After 15 years of hiding, the 68-year-old Mladic has gotten older, sicker and more isolated, probably moving from one nondescript apartment to another in New Belgrade, the paper says, quoting Serbian investigators as saying that Mladic's network of helpers is now probably reduced to one, possibly two most loyal supporters who are linked with the former Yugoslav People's Army and are helping Mladic the same way Bosnian Serb political leader Radovan Karadzic was helped, with 200 euros per month for food expenses, staying in 12 apartments in New Belgrade.
Serbian President Boris Tadic said in a written response to inquiries from The New York Times that the Serbian government "is doing everything in its power to find and arrest Mladic".

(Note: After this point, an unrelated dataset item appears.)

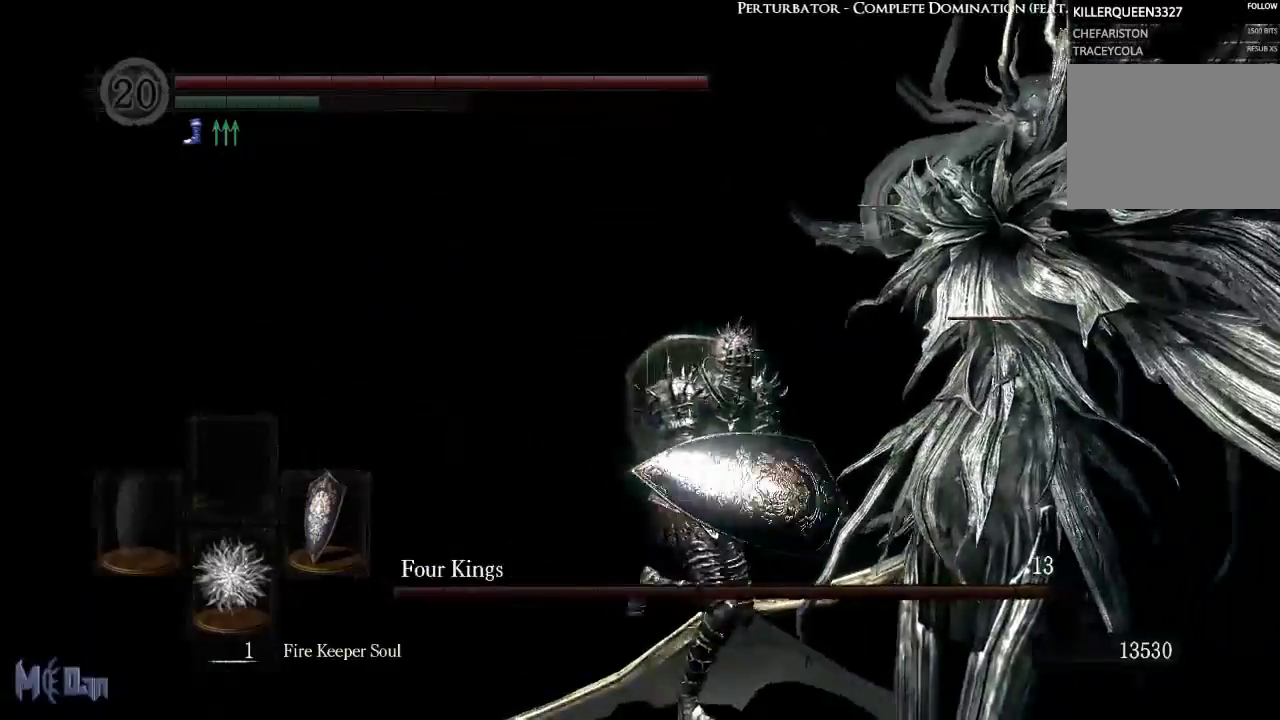
{"buttons": ["B"], "left_stick": "right", "right_stick": "center", "events": [[50, "left_stick", "right"], [150, "left_stick", "up-right"], [317, "left_stick", "right"], [417, "B", "down"]]}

Given history, many analysts in Serbia and beyond remain skeptical.
Western officials detected a long-running pattern: Whenever pressure increased, the Serbs made limited concessions. When pressure receded, efforts evaporated. The authorities staged raids targeting Mladic and Karadzic through the first half of 2008, for example. But in interviews, Serbian investigators and protectors of the two men said members of Serbian state intelligence services were simultaneously watching Mladic and Karadzic in their true hiding place, far from the drama.
"This game has been going on now for five to six years," a Western diplomat said. "They are either waiting for him to die — a stroke or kidney problems — or hoping to get into the European Union without doing anything."